Tonight at 6pm in Burcei, in the context of the Feast of Santa Barbara which has been taking place for a few days, historical research will be presented on the country's soldiers who ended up in Nazi concentration camps during the Second World War. A job that the children of Third B of the middle school and their teacher Michela Orgiana carried out outside school hours in   collaboration with the municipal library, the ANPI section, the members of the "Isidoro Frigau" section.

The girls and boys of the Burcei school (Chiara Rosa Saddi, Sofia Zuncheddu, Federico Lorrai, Hanaah Tarik, Lorenzo Mucelli, Andrea Puliga, Daniele Serra, Gloria Saddi and Aurora Cinus), have processed the military files of the soldiers of the Royal Army: Giovanni Campus (born 1921), Luigi Frigau (born 1920), Diodato Muccelli (born 1920), Efisio Lussu (born 1921), of the Regia Marina Raffaele Cardia (born 1924) and of the Royal Guardia di Finanza: Agostino Surcis (born 1919) and Giovanni Zuncheddu (born in 1922), granted by the State Archives of Cagliari and by their families as well as the online files of the LeBi database (IMI biographical lexicon), summarizing their military events before and after 8 September 1943 and the vicissitudes that led to internment in the Nazi concentration camps of the Third Reich and forced labor under the surveillance of the Wehrmacht.

Among Burcei's soldiers, Raffaele Cardia died on 20 February 1944 in Guben in Germany, (today Gubin in Poland). His remains are buried in the Bielany crest (Warsaw). Agostino Surcis died in the Wittlich sanatorium, Marie Grünewald, on 31 August 1945. He is buried in the Italian Military Cemetery of Honor in Frankfurt am Main. The others returned to Burcei in 1945, after the liberation of the internment camps by the British, American and Soviet armies. Some old women remember their return. The whole town came to meet them.

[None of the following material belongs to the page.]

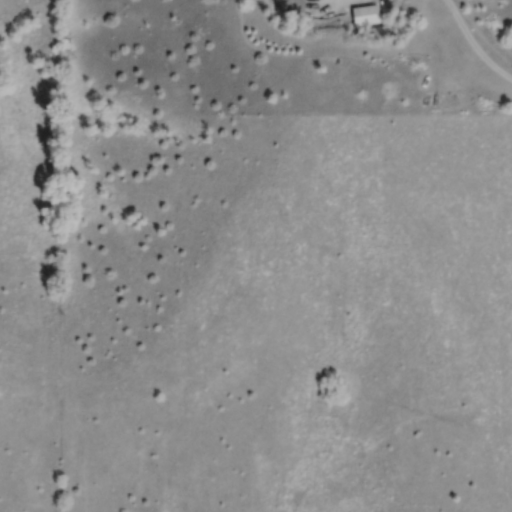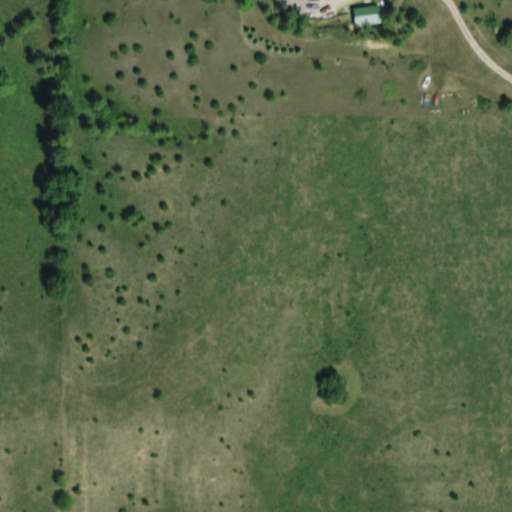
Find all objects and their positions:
road: (436, 0)
building: (290, 6)
building: (368, 15)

It was a great joy: Burcei was convinced that they were dead since there had been no news about them for some time.

The story is known. The Italian soldiers, captured and disarmed by the former German allies after the armistice, were crammed into cattle cars, transported to the territory of the Third Reich, interned in concentration camps and forced to work in German companies (mines, chemical and war factories, farms , shipyards, heavy and light mechanical workshops); Hitler himself coined the name IMI (Italian military internees) for them so as to circumvent the ban on forced labor enshrined in the Geneva Convention for prisoners of war, thus also depriving them of the assistance of the International Red Cross.

In the hierarchy of the concentration camps, the Soviets were treated like animals, the Italians came immediately after.

Poorly dressed, malnourished, crammed into wooden shacks with precarious roofs, freezing in winter and suffocating in summer also due to the proliferation of parasites that covered the ceilings, subject to violence and abuse of all kinds, without medical assistance and adequate sanitation , forced to work twelve to fifteen hours a day, spent twenty months in Nazi concentration camps, without being able to communicate with the families who believed them dead.

No refusal could be made to forced labor without incurring very harsh and severe punishments; there was no shortage of interventions with weapons by the guard staff.

For a mass of men tired of the war, dejected and demoralized and above all malnourished, the deprivation of food was the worst punishment implemented by companies to force them to work.

For work lasting seventy-two hours or more per week, including Sundays, they received a salary equivalent to one third of the wages of a German worker, after deductions for room and board and taxes.